4th round, #111 – LHP Kyle Crockett. Crockett pitched out of the bullpen at the University of Virginia, where he was 4-1 with a 1.68 ERA and 12 saves. As a high school student in Poquoson, Virginia, Crockett was the 2010 Gatorade Virginia Player of the Year and a State Player of the Year in both 2009 and 2010.
5th round, #141 – LHP Sean Brady. Brady is high school student at Ida Baker High School in Cape Coral, Florida, where he went 7-1 with an 0.68 ERA. The Fort Myers News-Press named him their All-Area Baseball Player of the Year, and he was also named the Florida Athletic Coaches Association District 18 Most Valuable Player. He has also committed to attend the University of Florida, so he could opt to go there instead of signing with the Indians.
6th round, #171 – RHP Casey Shane. Shane is a high school student at Centennial High School in Burleson, Texas, where he went 5-1 with a 1.60 ERA and 77 strikeouts. He walked just eight batters all season and held opposing hitters to a .143 average; he allowed no home runs last season. Shane was also named to the named to the Rawlings All-American First Team and has committed to Texas A&M. Like Brady, he could opt for college instead of signing.
7th round, #201 – LHP Kenny Matthews.

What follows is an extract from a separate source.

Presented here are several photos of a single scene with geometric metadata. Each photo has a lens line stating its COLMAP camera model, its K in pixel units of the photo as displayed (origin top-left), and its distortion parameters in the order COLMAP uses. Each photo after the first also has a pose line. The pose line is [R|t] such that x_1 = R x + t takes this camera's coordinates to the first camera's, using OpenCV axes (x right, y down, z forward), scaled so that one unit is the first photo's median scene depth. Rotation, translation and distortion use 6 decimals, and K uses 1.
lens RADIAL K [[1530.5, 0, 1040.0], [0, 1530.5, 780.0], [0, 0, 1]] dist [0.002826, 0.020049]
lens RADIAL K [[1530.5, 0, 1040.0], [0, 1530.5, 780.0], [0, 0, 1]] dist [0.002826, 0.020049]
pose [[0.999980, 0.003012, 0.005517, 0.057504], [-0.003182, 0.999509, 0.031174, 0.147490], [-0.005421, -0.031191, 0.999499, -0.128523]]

Matthews is a student at Riverside City College, in Riverside, California; he transferred there from Cal State Fullerton. The 19-year-old went 3-1 with a 1.23 ERA and 52 strikeouts, walking just two all season. He was drafted by the Mets out of Diamond Bar High School in the 12th round of the 2011 draft, but did not sign.
8th round, #231 – RHP Trevor Frank. The 21-year-old senior at the University of California Riverside went 4-2 with a 2.45 ERA and 10 saves. He was originally a starter, but moved to the bullpen; his fastball sits in the low 90s and occasionally touches 95 mph.

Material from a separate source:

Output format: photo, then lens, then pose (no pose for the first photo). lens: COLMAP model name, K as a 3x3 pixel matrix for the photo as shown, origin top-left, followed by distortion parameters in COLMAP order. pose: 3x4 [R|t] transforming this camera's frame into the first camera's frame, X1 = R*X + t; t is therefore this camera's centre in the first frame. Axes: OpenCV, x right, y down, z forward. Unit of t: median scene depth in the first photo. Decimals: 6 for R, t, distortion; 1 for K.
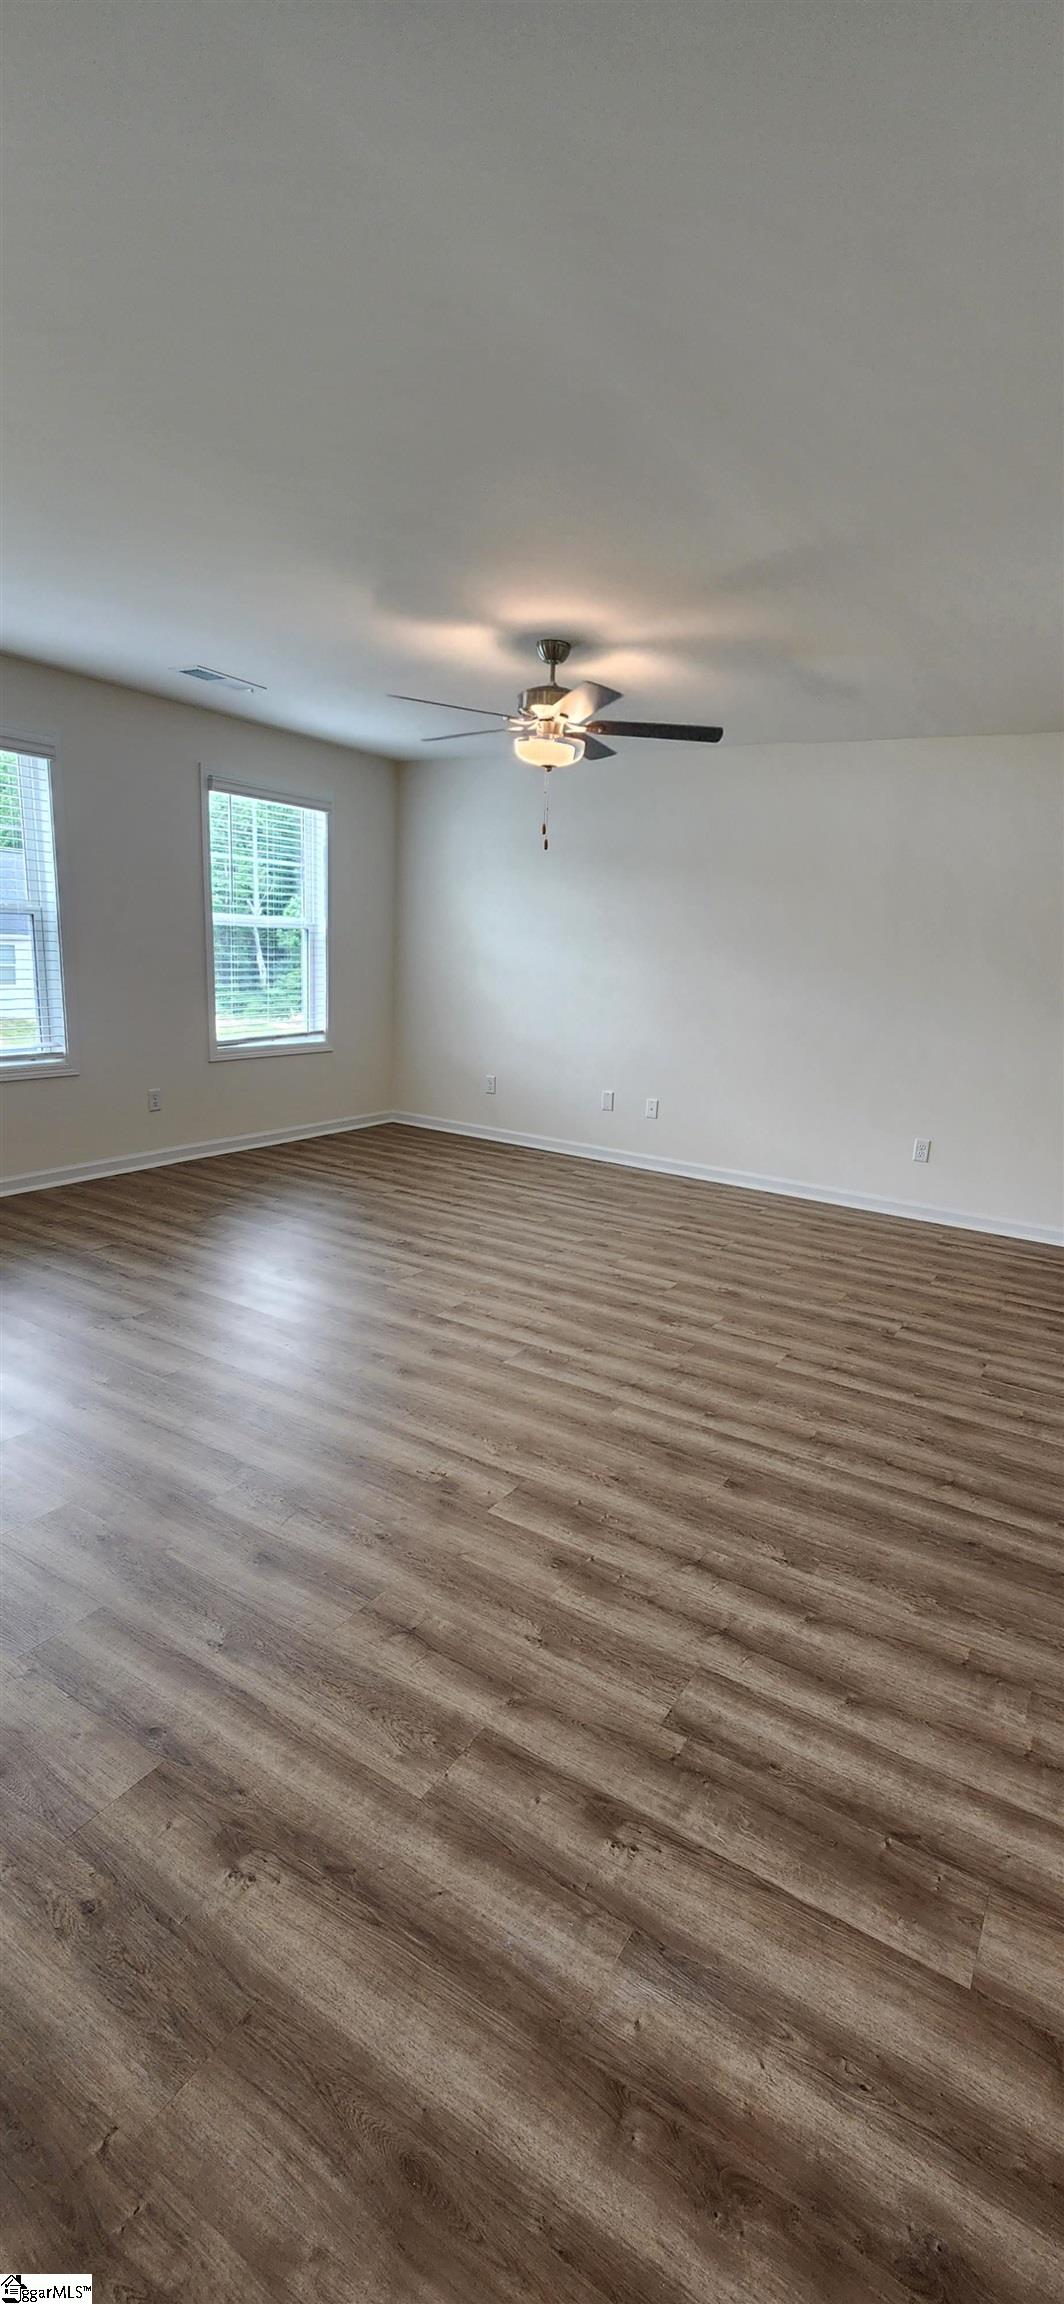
lens RADIAL K [[986.5, 0, 532.7], [0, 986.5, 1198.7], [0, 0, 1]] dist [-0.001600, -0.000101]
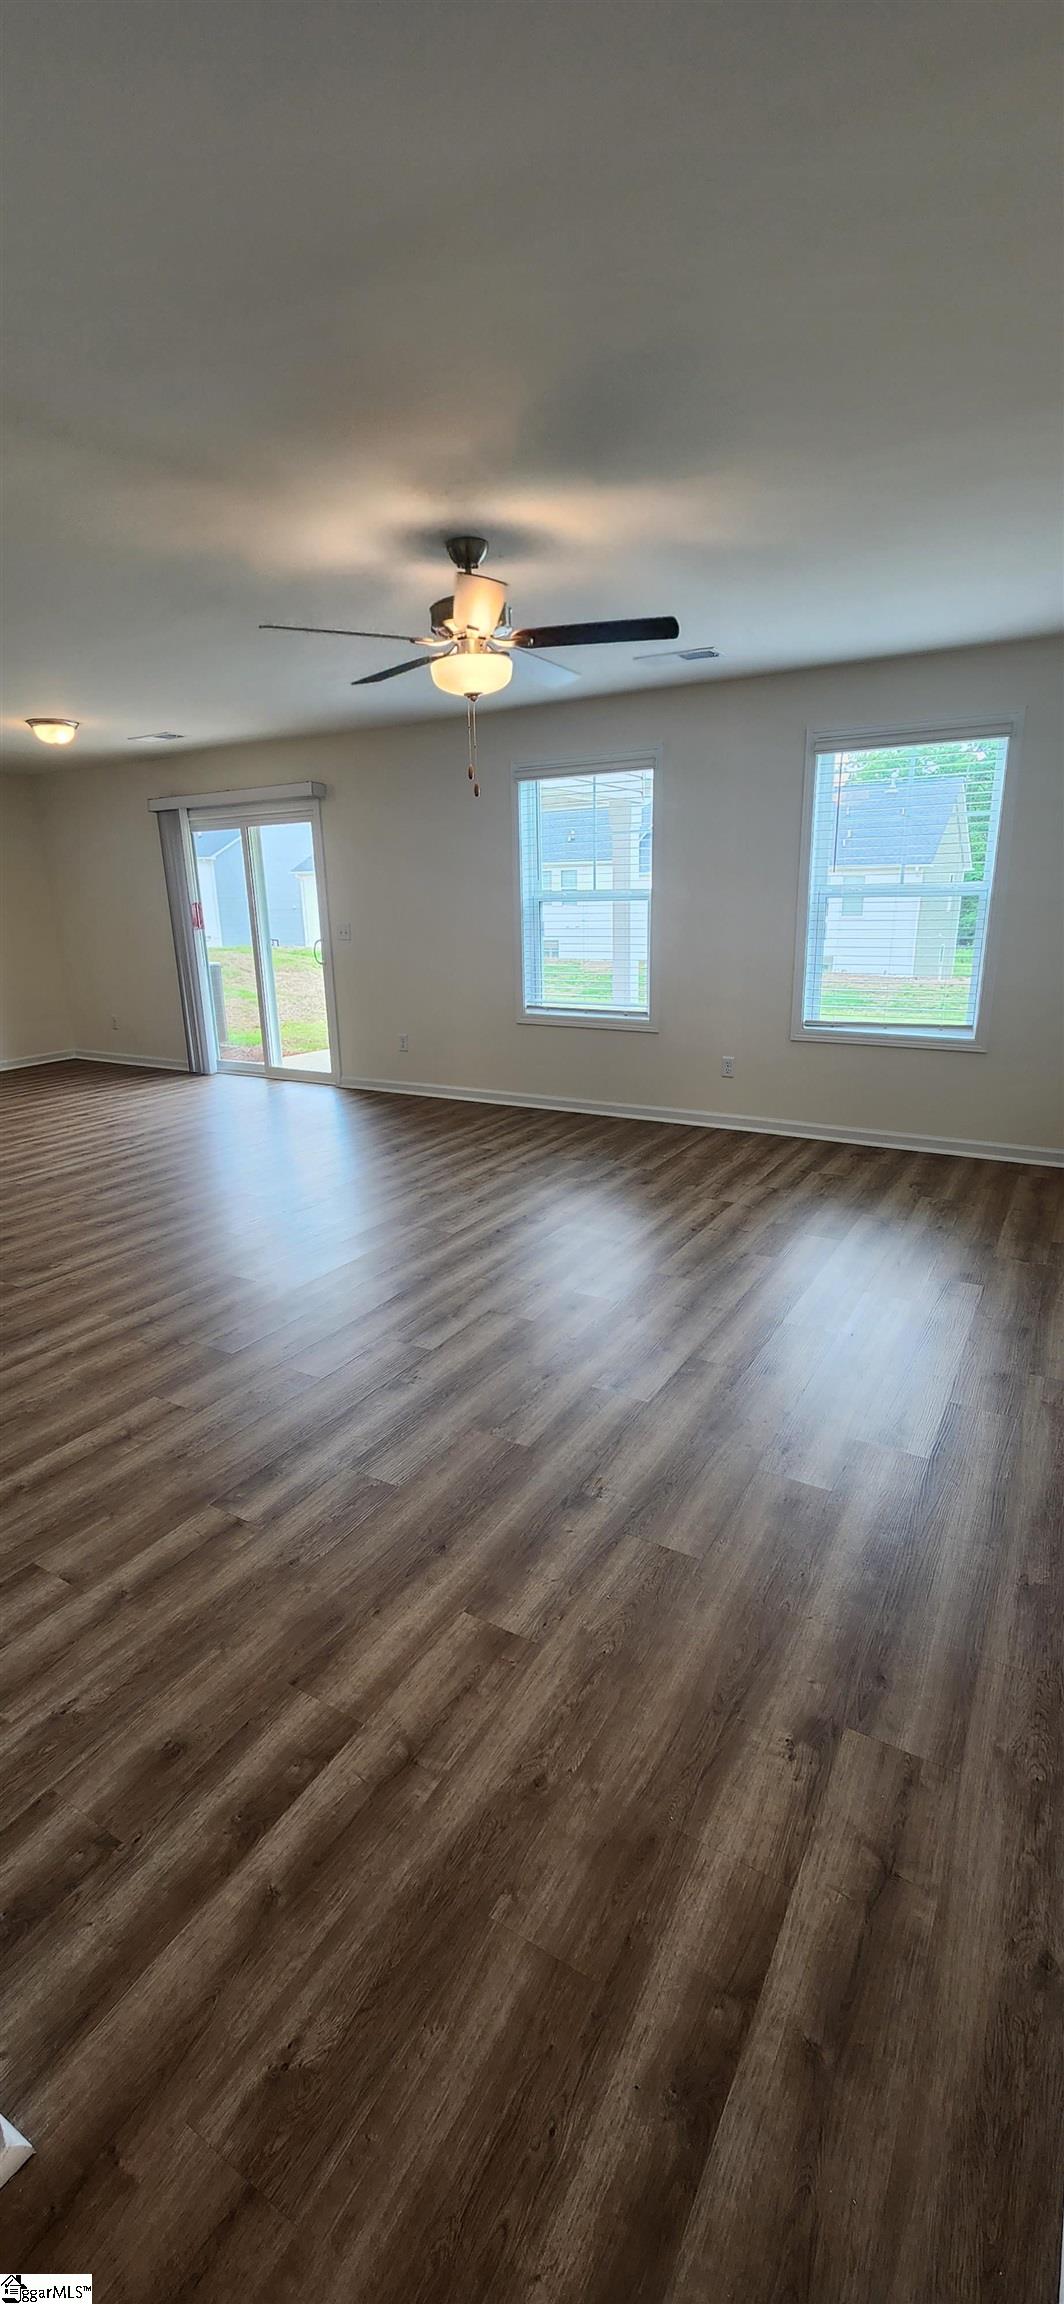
lens RADIAL K [[945.5, 0, 536.0], [0, 945.5, 1158.6], [0, 0, 1]] dist [0.002261, 0.000201]
pose [[0.028234, 0.219572, -0.975188, 0.711790], [-0.243652, 0.947663, 0.206321, -0.191130], [0.969452, 0.231781, 0.080256, 0.859926]]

9th round, #261 – LHP Thomas Pannone. A freshman at the College of Southern Nevada, Pannone went 6-2 with a 1.84 ERA this season. He was drafted by the Cubs in the 33rd round of the 2012 draft, but instead opted for college. He was actually initially drafted as an outfielder, but transferred to pitcher in college.
10th round, #291 – Infielder Ross Kivett. Kivett, a junior at Kansas State University, is originally from Broadview Heights and attended St. Edwards High School in Lakewood. Last season for Kansas State, Kivett hit .363 with 26 steals; he was also named Big 12 Conference Player of the Year. If you’d like to check out Kivett in action, he’ll be playing in the Super Regional against Oregon this weekend.
So out of the nine players the Indians selected in the first two days of the draft, seven of them were pitchers. They went with a mix of high school and college arms, although the majority have at least some college experience. With the draft pool, the Indians have $6,188,800 to spend on their picks in the first 10 rounds (last year they had $4.6 million to work with). The suggested slot for the number five overall pick is $3,787,000. Tyler Naquin, the Indians’ first round pick in 2012, was slotted at $2.25 million, but ended up signing for $1.75 million. If the Indians can strike a deal with Frazier, it will give them more money to sign their later picks.